Sekitar pukul 15.00 sampailah ke terminal bus Jember, kemudian oper bus lagi menuju Kota Bondowoso, sesampai Terminal Bondowoso ganti lagi colt jurusan Situbondo turun di lawangseketeng Klabang. Hari pada waktu itu sudah mulai gelap turun di pangkala ojek lawangseketeng, belum ada yang ku kenal, belum jelas yang ku tuju. Kemudian salah satu tukang ojek menghampiriku seraya bertanya " dengan logat madura karena hampir penduduk Bondowoso itu etnis Madura, " entara ke emma Pak?  toreh ngkok antar,  maaf saya ndak faham jawabku, kemudian dia pakai bahasa Indonesia " akan kemana Pak?  mari ku antar. Saya jawab " saya dari Tulungagung, ini istrisaya, saya berangkat tadi malam jam dua, karena menurut SK pengangkatan Guru Agama saya di tempatkan dSMPN Klabang. Beh area Pak Guru neka Pak semak smpna. Wah dia Pak Guru ia itu Pak dudah dekat smpnya. Dia menawarkan diantar ke rumah Pak Carik Blimbing, karena tukang ojeknya juga orang Blimbing. Kemudian sore menjelang malam itupun dua ojek mengantar ke Desa Blimbing, yang jaraknya dengan SMPN tadi yang di tunjukkan, kurang lebih 3km, dengan melewagti jalan yang meliuk liuk, kanan kiri pepohonan yang rindang, dan suara gemercik air sungai yang mengiringi. Jam 18.00 sampailah ke rumah Bapak Carik Blimbing. 

Hidup di tengah tengah masyarakat Blimbing Klabang, Bondowoso, yang etnis Madura lama lama aku dan istri merasa nyaman dan krasan, masyarakatnya gotongroyongnya masih kental, kultur budayanya masih di uri uri, apalagi Bapak Carik, dan Ibu serta putra putranya orangnya baik, dan krenah malah akhirnya aku dan istri disuruh menempati satu rumah yang masih kosong,  dan ku kontrakpun tidak boleh hanya suruh menempati cuma bayar listriknya. Enam tahun bisa menyatu dengan masyarakat dan mengeluarga dengan keluarga Bapak Carik, sampai anak pertamaku yang lahir disana di ramut bagaikan cucunya sendiri. 
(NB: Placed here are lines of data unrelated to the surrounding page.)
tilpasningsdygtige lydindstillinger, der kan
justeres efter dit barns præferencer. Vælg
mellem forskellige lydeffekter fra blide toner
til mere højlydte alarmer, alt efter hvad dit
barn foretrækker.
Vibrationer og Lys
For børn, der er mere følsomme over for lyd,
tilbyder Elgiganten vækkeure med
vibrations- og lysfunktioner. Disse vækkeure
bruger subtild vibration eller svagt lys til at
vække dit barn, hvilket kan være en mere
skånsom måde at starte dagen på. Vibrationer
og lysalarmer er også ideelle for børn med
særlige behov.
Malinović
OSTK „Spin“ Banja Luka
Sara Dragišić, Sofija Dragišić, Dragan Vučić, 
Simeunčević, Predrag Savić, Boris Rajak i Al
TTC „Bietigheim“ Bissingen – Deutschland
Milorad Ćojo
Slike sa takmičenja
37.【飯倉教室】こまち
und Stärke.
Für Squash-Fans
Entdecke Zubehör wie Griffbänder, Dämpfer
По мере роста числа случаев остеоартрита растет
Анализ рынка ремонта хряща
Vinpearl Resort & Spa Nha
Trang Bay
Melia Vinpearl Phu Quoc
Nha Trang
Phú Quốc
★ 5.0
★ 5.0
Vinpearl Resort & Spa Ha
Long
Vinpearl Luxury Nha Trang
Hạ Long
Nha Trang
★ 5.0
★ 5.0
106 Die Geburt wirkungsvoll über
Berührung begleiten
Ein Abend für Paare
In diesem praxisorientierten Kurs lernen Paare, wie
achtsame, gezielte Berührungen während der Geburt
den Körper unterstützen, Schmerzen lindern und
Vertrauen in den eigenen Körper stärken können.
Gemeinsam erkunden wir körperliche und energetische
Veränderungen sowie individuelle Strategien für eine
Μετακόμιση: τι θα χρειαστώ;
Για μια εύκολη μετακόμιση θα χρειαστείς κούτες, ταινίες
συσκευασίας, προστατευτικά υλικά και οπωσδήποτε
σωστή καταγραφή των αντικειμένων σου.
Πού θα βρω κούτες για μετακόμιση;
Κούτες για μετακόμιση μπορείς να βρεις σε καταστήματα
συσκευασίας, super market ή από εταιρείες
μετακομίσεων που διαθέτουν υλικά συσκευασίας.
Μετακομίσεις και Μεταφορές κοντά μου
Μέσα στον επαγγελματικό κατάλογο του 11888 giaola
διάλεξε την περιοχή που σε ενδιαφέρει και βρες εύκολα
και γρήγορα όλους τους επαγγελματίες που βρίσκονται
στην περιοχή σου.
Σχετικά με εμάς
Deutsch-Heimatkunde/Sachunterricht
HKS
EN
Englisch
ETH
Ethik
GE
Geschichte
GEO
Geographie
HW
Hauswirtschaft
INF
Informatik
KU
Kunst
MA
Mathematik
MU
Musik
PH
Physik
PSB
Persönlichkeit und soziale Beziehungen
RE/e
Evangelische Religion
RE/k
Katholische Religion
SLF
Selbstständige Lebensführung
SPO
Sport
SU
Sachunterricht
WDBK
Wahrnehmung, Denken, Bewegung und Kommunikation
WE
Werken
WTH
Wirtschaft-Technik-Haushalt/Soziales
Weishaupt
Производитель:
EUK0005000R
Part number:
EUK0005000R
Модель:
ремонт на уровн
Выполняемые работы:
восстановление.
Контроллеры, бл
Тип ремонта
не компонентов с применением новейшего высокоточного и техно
Dari kehidupan baru itulah akhirnya ku bisa mengenal tradisi, dan aneka masakan madura  sambal ala madura yang sebelumnya belum ada di tempat asalku. Banyak diantaranya, sambal pao, yaitu sambal dari buah pelen, adalagi sambal acan,  yaitu sambal khusus trasi,  dan menurutku yang paling istimewa Sambal Cukak. 

Sambal cukak itu biasanya dikhususkan untuk " jejeruk e sabeh" yaitu salah satu tradisi syukuran kepada Allah SWT, dengan membawa makanan di sawah ketika menjelang padi akan di panen. Biasanya yang di bawa nasi putih, telor ayam yang di kukus,  urap urap,  dan syam yang di panggang ( ingkung. ) dan di sampingnya ada cobek dengan sambal cukaknya. Waw sungguh mantab di makan bareng bareng di sawah. 

Cara dan bahan sambal cokak sangat mudah dan sesderhana. 
1. Lemper
2. Hulek hulek
3. Beberapa lombok
4. Garam ( manut selera )
5. Tambah air 3 sendok. 
6. Cukak 1 sendok. 

Begitulah Sambal cukak, meski sudah pulang kampung sejak 1991 dulu,  setiap kerong ( kangen. ) dengan kehidupan di Bondowoso,  istriku selalu membuatkan sambal cukak.




              24 12 2020 hampir penghujung.                   2020.